Cette crise révèle également les limites d’un système de santé dont les performances technologiques et scientifiques exceptionnelles sont démasquées cruellement par l’enjeu d’une médecine populaire et équitablement distribuée sur nos territoires. Nous sommes capables de transplanter des cœurs. Mais pas de fournir des masques ! C’est pour cette raison que la crise sanitaire conduit directement vers le sujet de la prévoyance. Quand plus d’un milliard d’individus à travers le monde est confiné à cause d’un virus, ce qui nous apparaissait hier comme évident, simple et bien rodé ne l’est plus. Prévoyance équivalait à sécurité. N’est-ce pas la prévoyance qui nous permettait de prévoir, de mutualiser nos moyens et d’offrir à tous la meilleure vie ? N’est-ce pas sa construction assurantielle qui nous rendait serein face à la maladie ? Face à cette question et dans le contexte que nous vivons, il est facile de comprendre que la prévoyance est mise à mal. Le coronavirus dépasse le sujet du paiement des soins. Il est impossible de chiffrer la prévoyance dans ce paradigme nouveau. Le coronavirus nous interpelle sur un enjeu plus vaste, celui d’un modèle dont les effets sont imprévisibles et incontrôlables sur notre santé.
La question se pose donc des bases à partir desquelles, forts de cette crise et des enseignements que nous saurons en tirer, nous avancerons vers un nouvel humanisme. Quand Mireille Delmas-Marty, membre de l’Institut, appelle à ce nouvel humanisme, elle mise sur la « boussole des possibles », régulée par des valeurs simples et universelles comme la fraternité, la solidarité, l’hospitalité ou la dignité.
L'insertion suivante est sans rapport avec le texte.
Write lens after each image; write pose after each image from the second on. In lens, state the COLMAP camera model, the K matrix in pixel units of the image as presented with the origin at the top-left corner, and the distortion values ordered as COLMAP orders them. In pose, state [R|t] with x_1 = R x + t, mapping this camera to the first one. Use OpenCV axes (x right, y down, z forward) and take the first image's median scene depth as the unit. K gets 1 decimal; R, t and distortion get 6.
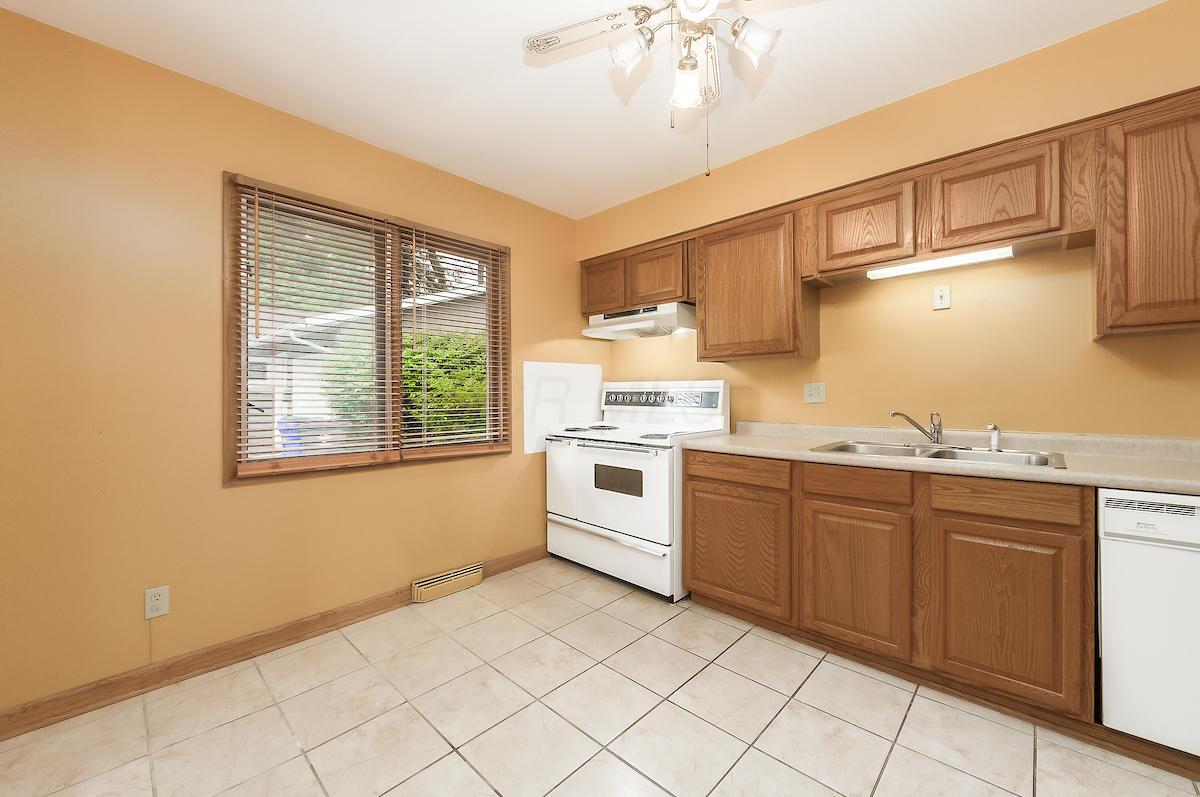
lens RADIAL K [[468.0, 0, 599.6], [0, 468.0, 394.7], [0, 0, 1]] dist [-0.011985, -0.000227]
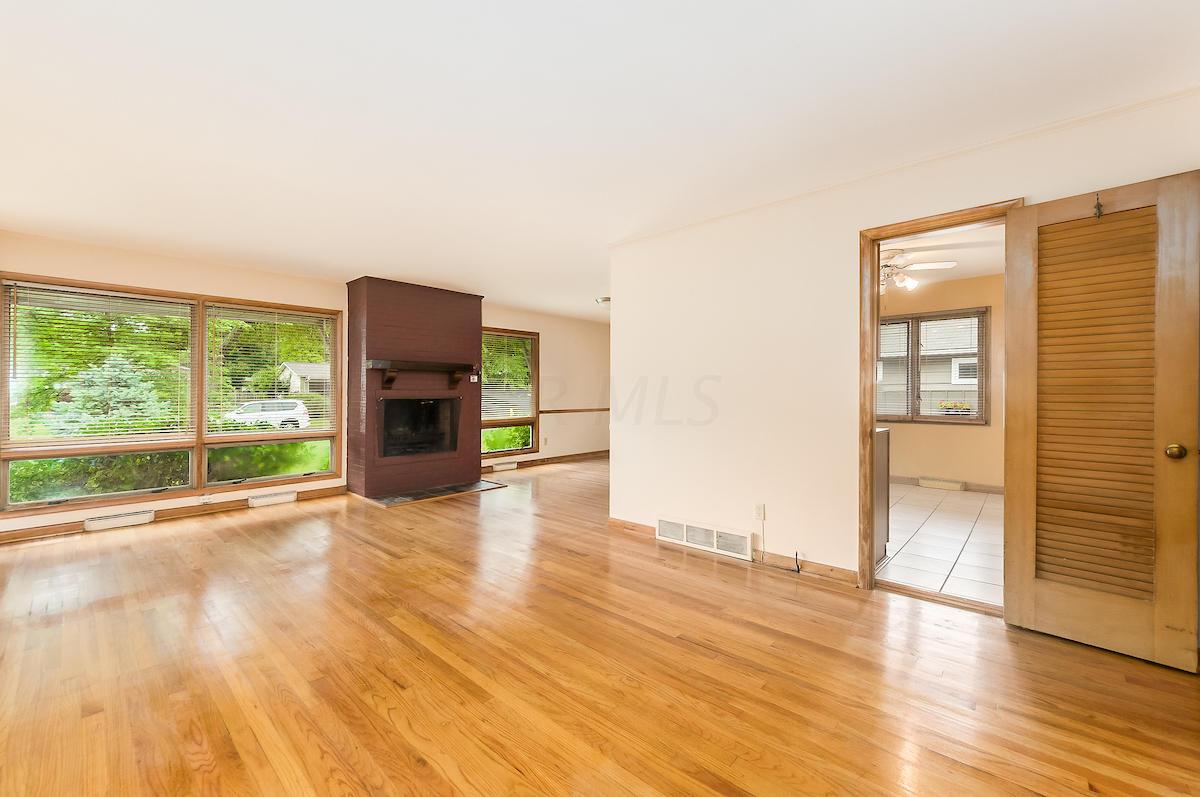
lens RADIAL K [[486.8, 0, 596.7], [0, 486.8, 391.4], [0, 0, 1]] dist [-0.001295, -0.000284]
pose [[0.032142, 0.003511, -0.999477, 2.019361], [0.007615, 0.999964, 0.003758, -0.020154], [0.999454, -0.007732, 0.032114, -0.639139]]
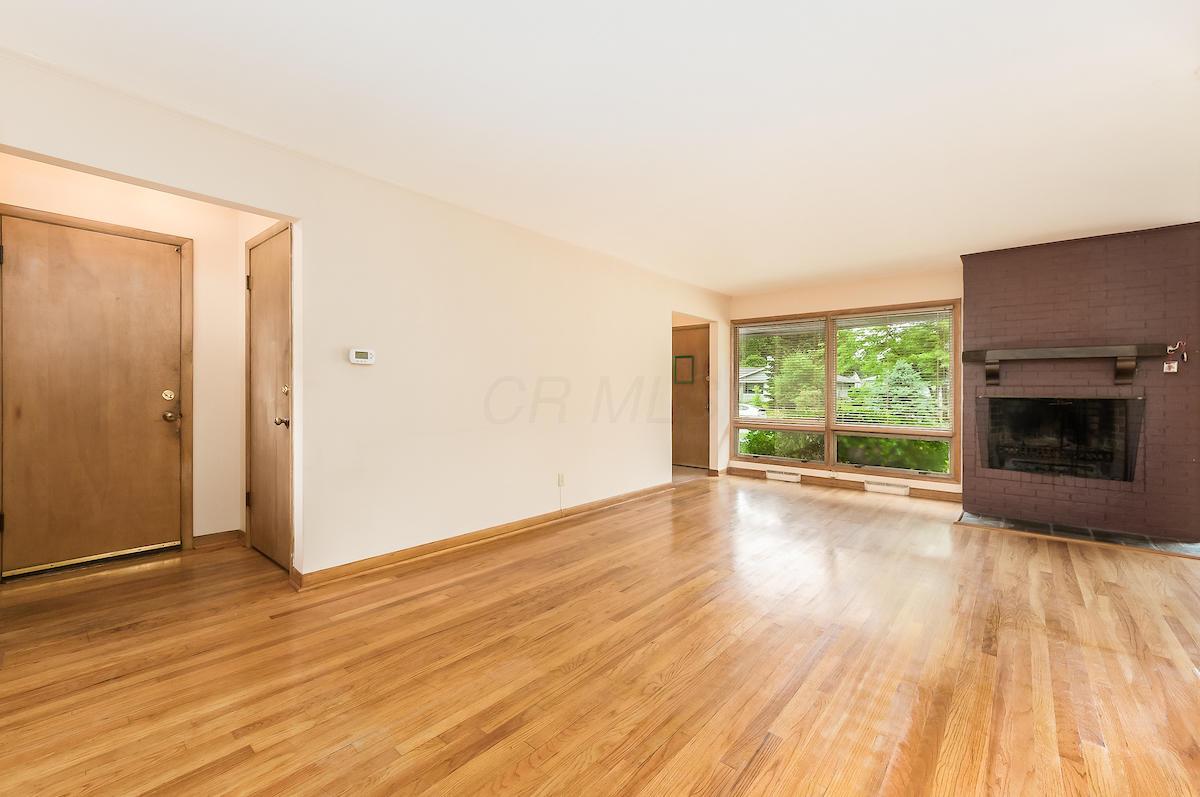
lens RADIAL K [[486.8, 0, 596.7], [0, 486.8, 391.4], [0, 0, 1]] dist [-0.001295, -0.000284]
pose [[-0.998258, -0.000435, -0.059003, 1.314290], [-0.000171, 0.999990, -0.004468, 0.002540], [0.059004, -0.004451, -0.998248, 0.241038]]
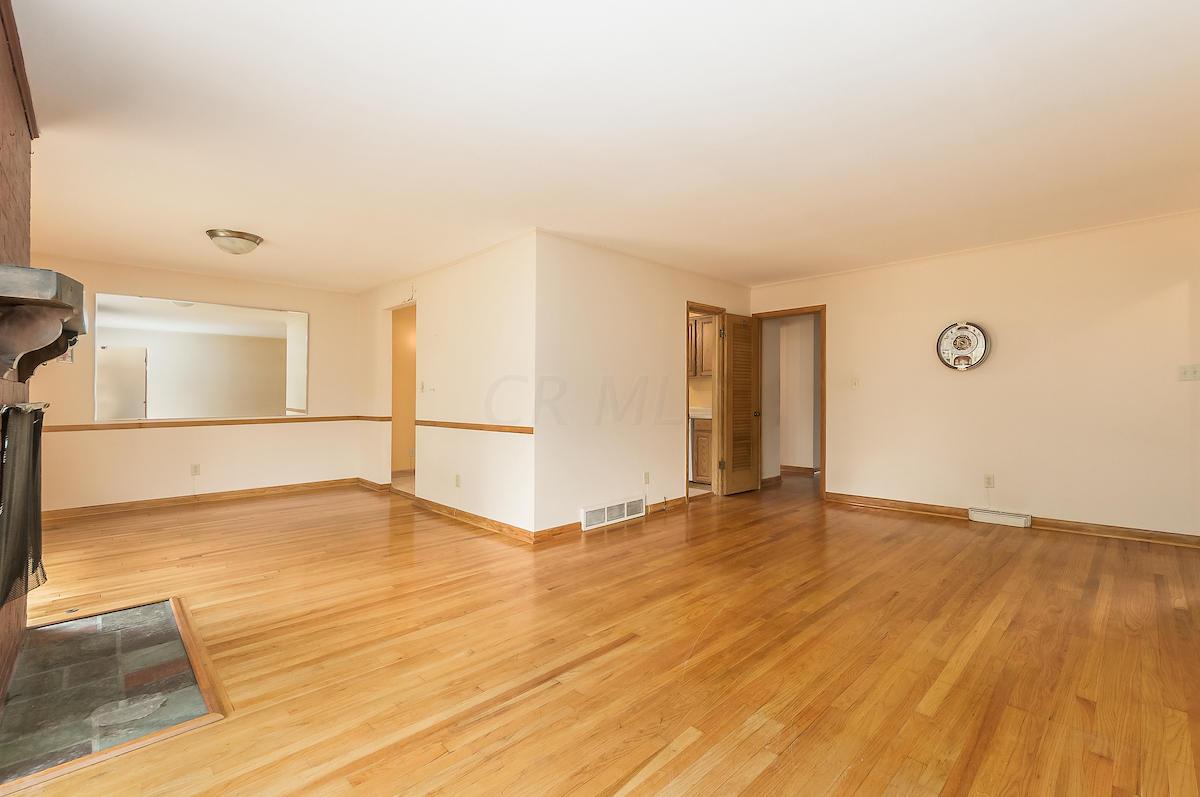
lens RADIAL K [[524.6, 0, 598.6], [0, 524.6, 394.3], [0, 0, 1]] dist [0.000173, 0.000062]
pose [[0.999612, 0.003134, -0.027677, 0.471912], [-0.003001, 0.999984, 0.004851, -0.011708], [0.027692, -0.004766, 0.999605, -2.271747]]
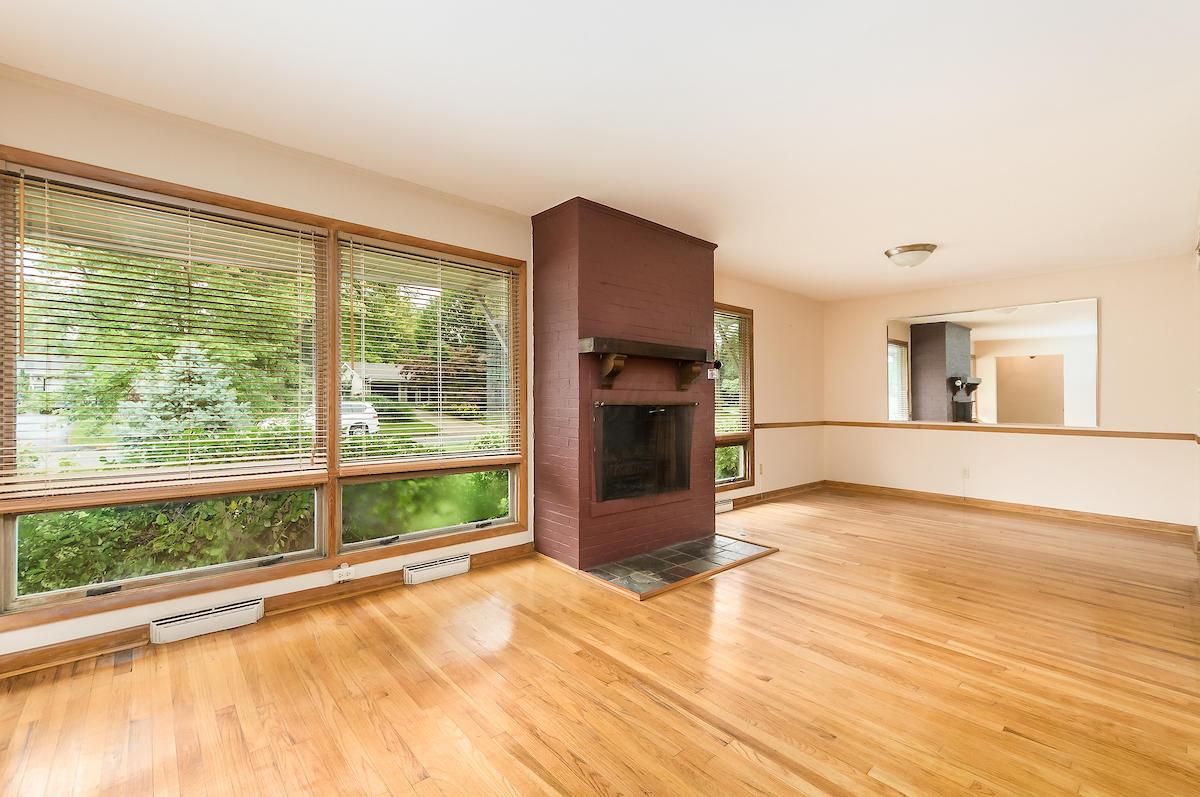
lens RADIAL K [[515.6, 0, 594.7], [0, 515.6, 409.5], [0, 0, 1]] dist [0.000935, -0.000014]
pose [[-0.075047, 0.026894, -0.996817, 1.119949], [-0.005563, 0.999609, 0.027388, -0.009114], [0.997164, 0.007600, -0.074868, -1.511855]]
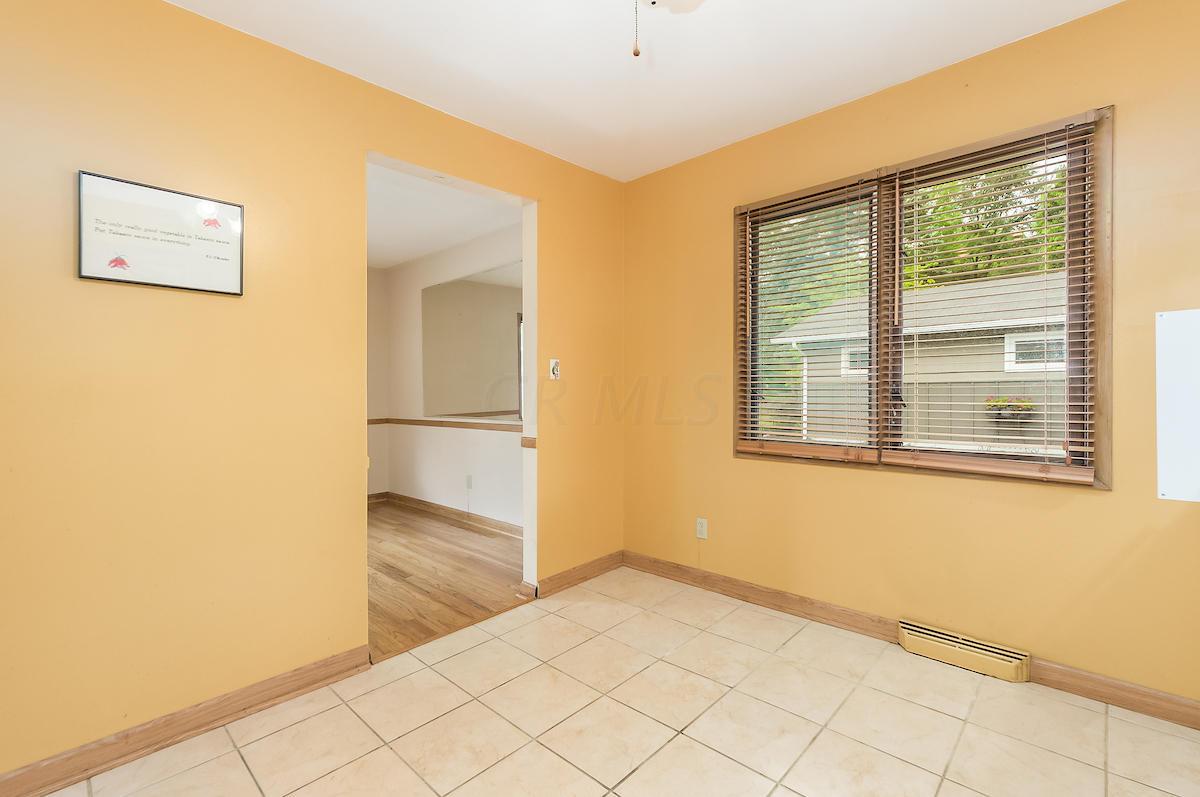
lens RADIAL K [[524.6, 0, 598.6], [0, 524.6, 394.3], [0, 0, 1]] dist [0.000173, 0.000062]
pose [[-0.003637, 0.009587, -0.999947, 0.547424], [0.007869, 0.999923, 0.009558, 0.007925], [0.999962, -0.007834, -0.003712, 0.548543]]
En juin 2009, le pape Benoit XVI, dans son encyclique sociale « Caritas in Veritate », rappellait que la gratuité sera le marqueur clé d’une humanité retrouvée. La crise actuelle fait exploser nos certitudes. Il nous appartient d’en faire une Espérance.
Le morale républicaine est bafouée par nos dirigeants politiques qui préfèrent la mise en accusation des Français à l’effacement que demande leur médiocrité; la morale catholique semble inconnue à Neuilly par ceux qui portent un masque sans attendre que tous les soignants et, pour notre ville les fonctionnaires de la police municipale et les employés de commerce en soient pourvus.
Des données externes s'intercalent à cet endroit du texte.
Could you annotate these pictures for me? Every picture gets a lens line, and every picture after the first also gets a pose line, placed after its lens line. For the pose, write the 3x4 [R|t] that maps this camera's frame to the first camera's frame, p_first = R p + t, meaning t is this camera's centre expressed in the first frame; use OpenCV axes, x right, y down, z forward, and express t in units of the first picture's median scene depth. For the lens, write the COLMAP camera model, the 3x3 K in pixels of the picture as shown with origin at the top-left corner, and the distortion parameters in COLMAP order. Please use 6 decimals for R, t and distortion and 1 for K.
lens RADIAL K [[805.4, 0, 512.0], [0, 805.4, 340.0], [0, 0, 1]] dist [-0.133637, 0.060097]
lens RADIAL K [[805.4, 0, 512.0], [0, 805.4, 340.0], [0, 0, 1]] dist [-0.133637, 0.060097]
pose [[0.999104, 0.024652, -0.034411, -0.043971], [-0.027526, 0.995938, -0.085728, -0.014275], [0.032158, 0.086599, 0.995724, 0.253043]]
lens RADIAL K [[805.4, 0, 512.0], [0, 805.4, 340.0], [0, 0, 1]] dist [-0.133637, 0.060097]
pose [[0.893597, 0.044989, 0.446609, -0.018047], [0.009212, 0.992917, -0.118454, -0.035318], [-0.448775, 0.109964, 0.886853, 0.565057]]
Après cette crise, de nouvelles élections législatives devraient manifester notre souveraineté populaire, et la volonté de développer notre économie nationale devrait l’emporter sur les gadgets écologiques ou européens. Dans le souvenir des sacrifices de nos parents pour la Reconstruction, des propositions nouvelles, comme celles de M Fromantin, devraient soutenir une volonté nouvelle et l’unité de la Nation.